For your customers to expect you to eat a $5 to $15 toll is outrageous (try going over a bridge in the CA Bay Area), if using a taxi or Uber would get you out of tolls, you would see a crap load of hails right before bridges!


----------



## veikveik

I am in DC and I have yet to use HOT Lanes or Dulles Toll Road to get someone to a destination.
But you have access to EZPass, with detailed logs, time, plates, etc


----------



## Lyft4uDC

veikveik said:


> I am in DC and I have yet to use HOT Lanes or Dulles Toll Road to get someone to a destination.
> But you have access to EZPass, with detailed logs, time, plates, etc


im mostly in the burbs of VA and mostly focus there, not DC.

but heres a question for you uber folks driving ppl out of dc after 4pm and use 66: how do you explain it to VSP that you're not violating hov if your passanger is in the back?


----------



## veikveik

Lyft4uDC said:


> im mostly in the burbs of VA and mostly focus there, not DC.
> 
> but heres a question for you uber folks driving ppl out of dc after 4pm and use 66: how do you explain it to VSP that you're not violating hov if your passanger is in the back?


you have two people in your car, who cares where they sit?

I have been doing HOV commute slugging on 66 for 10 years, never had a problem.


----------



## TomNashville

Lyft4uDC said:


> im mostly in the burbs of VA and mostly focus there, not DC.
> 
> but heres a question for you uber folks driving ppl out of dc after 4pm and use 66: how do you explain it to VSP that you're not violating hov if your passanger is in the back?


It would be no different if you were transporting a child in an infant seat, they have to ride in the back.


----------



## GentleBenTX

Be aware that Uber does not always reimburse tolls automatically!
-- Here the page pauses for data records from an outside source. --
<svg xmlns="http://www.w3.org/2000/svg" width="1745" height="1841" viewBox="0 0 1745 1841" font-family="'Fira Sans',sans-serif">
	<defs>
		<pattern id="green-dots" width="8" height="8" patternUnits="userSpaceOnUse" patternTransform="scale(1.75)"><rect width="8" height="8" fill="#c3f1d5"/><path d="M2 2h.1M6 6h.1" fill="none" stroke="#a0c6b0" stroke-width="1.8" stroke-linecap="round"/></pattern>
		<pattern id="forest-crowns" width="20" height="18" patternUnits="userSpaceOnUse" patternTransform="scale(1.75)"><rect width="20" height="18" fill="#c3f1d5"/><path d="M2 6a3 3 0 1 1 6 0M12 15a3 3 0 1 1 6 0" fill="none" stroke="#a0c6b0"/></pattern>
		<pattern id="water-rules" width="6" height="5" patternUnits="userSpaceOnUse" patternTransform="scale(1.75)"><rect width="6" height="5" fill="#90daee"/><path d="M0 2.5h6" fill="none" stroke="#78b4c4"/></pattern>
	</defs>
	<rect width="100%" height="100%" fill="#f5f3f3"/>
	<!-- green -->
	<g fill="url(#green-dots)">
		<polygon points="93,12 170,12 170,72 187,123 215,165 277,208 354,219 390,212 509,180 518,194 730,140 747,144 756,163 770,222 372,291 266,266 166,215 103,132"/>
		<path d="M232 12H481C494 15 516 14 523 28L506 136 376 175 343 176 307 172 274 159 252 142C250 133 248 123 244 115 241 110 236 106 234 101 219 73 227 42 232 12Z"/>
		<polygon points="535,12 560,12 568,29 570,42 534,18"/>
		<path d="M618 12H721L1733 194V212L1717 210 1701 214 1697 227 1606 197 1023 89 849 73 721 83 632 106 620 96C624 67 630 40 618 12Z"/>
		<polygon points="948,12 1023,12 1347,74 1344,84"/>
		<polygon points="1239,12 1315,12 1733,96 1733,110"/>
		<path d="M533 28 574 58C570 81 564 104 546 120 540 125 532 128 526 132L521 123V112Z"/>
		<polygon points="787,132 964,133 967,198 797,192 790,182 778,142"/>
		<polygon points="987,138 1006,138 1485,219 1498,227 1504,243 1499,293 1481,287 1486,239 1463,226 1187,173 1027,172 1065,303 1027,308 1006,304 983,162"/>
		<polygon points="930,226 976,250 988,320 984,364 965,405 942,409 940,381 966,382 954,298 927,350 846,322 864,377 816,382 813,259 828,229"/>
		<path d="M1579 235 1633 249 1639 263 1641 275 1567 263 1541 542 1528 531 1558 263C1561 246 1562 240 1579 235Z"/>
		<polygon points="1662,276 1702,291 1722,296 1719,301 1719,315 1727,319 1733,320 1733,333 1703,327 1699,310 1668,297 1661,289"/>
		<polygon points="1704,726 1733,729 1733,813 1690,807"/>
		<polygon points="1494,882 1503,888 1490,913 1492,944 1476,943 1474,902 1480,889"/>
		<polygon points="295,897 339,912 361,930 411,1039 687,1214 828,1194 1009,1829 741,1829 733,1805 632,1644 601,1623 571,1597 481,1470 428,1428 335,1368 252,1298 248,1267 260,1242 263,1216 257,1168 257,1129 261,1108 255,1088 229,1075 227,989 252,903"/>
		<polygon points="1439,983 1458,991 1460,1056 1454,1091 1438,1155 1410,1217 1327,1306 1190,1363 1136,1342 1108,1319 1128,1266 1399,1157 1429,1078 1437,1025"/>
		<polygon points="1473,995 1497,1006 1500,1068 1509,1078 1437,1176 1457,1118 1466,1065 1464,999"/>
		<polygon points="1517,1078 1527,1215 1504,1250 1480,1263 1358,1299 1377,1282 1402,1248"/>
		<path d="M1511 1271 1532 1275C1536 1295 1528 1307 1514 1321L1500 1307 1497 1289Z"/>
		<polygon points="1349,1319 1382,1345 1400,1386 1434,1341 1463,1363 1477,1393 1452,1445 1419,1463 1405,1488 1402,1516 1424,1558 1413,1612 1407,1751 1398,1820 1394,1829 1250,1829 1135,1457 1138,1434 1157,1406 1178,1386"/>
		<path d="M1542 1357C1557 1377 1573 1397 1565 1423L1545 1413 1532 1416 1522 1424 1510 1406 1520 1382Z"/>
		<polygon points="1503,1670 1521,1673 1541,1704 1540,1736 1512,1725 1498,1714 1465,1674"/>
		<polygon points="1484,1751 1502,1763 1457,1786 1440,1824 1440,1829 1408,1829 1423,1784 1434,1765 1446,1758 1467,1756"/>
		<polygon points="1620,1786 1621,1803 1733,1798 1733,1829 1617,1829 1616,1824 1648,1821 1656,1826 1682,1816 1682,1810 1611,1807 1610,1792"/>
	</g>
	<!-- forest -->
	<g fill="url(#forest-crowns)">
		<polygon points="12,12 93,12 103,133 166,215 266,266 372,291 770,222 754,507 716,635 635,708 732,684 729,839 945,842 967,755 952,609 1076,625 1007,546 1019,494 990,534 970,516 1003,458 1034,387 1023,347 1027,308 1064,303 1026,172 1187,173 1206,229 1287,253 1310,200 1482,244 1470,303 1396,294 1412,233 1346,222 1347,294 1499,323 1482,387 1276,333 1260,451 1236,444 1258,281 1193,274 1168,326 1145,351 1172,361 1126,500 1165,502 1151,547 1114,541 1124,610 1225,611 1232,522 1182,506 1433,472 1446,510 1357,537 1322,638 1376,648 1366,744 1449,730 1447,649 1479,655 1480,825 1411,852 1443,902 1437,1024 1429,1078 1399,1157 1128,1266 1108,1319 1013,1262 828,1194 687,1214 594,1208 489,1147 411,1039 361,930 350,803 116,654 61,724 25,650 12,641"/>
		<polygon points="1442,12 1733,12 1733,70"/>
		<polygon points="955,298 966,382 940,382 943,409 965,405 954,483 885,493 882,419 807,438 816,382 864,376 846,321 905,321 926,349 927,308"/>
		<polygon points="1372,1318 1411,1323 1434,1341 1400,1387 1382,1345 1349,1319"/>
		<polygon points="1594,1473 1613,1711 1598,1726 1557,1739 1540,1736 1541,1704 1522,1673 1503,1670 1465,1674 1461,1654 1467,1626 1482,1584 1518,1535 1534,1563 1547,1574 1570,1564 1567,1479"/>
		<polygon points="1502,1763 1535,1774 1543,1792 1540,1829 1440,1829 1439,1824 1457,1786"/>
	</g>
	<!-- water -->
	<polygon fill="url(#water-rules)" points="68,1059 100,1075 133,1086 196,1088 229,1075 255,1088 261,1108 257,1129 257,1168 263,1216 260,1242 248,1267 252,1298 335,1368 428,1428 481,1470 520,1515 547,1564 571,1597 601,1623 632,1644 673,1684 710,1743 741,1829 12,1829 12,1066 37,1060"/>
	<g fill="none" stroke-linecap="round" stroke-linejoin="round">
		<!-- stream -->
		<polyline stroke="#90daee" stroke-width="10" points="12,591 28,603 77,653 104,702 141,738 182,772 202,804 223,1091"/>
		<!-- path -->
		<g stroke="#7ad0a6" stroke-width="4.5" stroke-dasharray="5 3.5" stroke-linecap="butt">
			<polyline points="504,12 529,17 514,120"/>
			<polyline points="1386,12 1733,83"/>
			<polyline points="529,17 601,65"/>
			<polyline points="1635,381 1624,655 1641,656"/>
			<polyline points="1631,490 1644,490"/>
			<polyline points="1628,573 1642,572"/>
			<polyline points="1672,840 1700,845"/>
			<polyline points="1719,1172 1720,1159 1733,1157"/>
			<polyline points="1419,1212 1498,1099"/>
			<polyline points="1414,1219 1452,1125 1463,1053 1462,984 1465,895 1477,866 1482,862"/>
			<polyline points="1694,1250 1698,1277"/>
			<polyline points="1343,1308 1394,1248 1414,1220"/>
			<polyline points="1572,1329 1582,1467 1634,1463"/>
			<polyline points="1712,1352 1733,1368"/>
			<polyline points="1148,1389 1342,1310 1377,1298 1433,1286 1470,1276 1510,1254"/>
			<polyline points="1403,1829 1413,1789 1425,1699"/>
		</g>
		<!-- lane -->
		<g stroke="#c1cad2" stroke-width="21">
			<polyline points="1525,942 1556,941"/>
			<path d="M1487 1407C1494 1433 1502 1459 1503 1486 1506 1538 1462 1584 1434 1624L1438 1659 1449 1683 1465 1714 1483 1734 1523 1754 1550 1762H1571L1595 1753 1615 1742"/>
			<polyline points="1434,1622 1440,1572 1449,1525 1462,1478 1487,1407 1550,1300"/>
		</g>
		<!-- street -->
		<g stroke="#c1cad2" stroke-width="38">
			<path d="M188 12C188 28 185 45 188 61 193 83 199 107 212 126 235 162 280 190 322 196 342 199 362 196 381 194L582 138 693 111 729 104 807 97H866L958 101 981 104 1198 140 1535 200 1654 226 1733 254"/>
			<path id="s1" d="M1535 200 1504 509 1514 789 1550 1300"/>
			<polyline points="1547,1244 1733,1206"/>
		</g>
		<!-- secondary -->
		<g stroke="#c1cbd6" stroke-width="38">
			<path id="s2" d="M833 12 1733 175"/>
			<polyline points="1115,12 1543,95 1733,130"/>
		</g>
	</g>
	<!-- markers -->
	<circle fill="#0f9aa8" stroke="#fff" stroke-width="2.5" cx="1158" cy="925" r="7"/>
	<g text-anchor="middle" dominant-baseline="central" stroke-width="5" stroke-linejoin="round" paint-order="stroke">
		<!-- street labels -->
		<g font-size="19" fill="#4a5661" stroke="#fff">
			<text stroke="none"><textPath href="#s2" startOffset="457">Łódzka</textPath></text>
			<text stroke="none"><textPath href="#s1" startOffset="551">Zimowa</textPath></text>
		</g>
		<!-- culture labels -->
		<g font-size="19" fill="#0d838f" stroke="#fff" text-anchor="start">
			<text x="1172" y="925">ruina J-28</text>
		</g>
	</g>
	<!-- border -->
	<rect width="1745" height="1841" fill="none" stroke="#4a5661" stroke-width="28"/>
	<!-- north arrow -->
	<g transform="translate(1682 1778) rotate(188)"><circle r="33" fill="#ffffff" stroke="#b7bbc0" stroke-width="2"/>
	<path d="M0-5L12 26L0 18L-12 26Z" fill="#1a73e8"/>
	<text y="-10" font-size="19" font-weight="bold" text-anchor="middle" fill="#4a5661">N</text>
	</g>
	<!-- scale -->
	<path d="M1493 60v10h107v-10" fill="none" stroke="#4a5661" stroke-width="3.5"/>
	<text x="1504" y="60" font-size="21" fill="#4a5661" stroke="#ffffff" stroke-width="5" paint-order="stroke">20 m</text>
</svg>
I have been driving for a year with Uber and 3 months into it, I noticed tolls on my toll tag account that I was not getting reimbursed for by Uber! When I went back to calculate all missing tolls since I started, it was more than $100 in tolls not reimbursed in less than 3 months! I had to fight Uber over it, but they were finally paid. I have since did the accounting work to find missing tolls and request reimbursements. Most time they are paid without issue. However, I have been fighting all day today for a $3.75 toll that was billed by a toll authority, TEXpress that is not my toll tag provider, NTTA. Therefore, it is days before I get billed on my toll tag account. So, it does not fall in the Uber 48 hour window rule for reimbursement. This is out of my control. I waste countless of unnecessary hours chasing these tolls. This is totally unproductive! Because of this, I have polled several drivers to find out they had no idea they were not getting reimbursed for all tolls incurred while on trips. If this continues, do I hear a class action law suit coming?


----------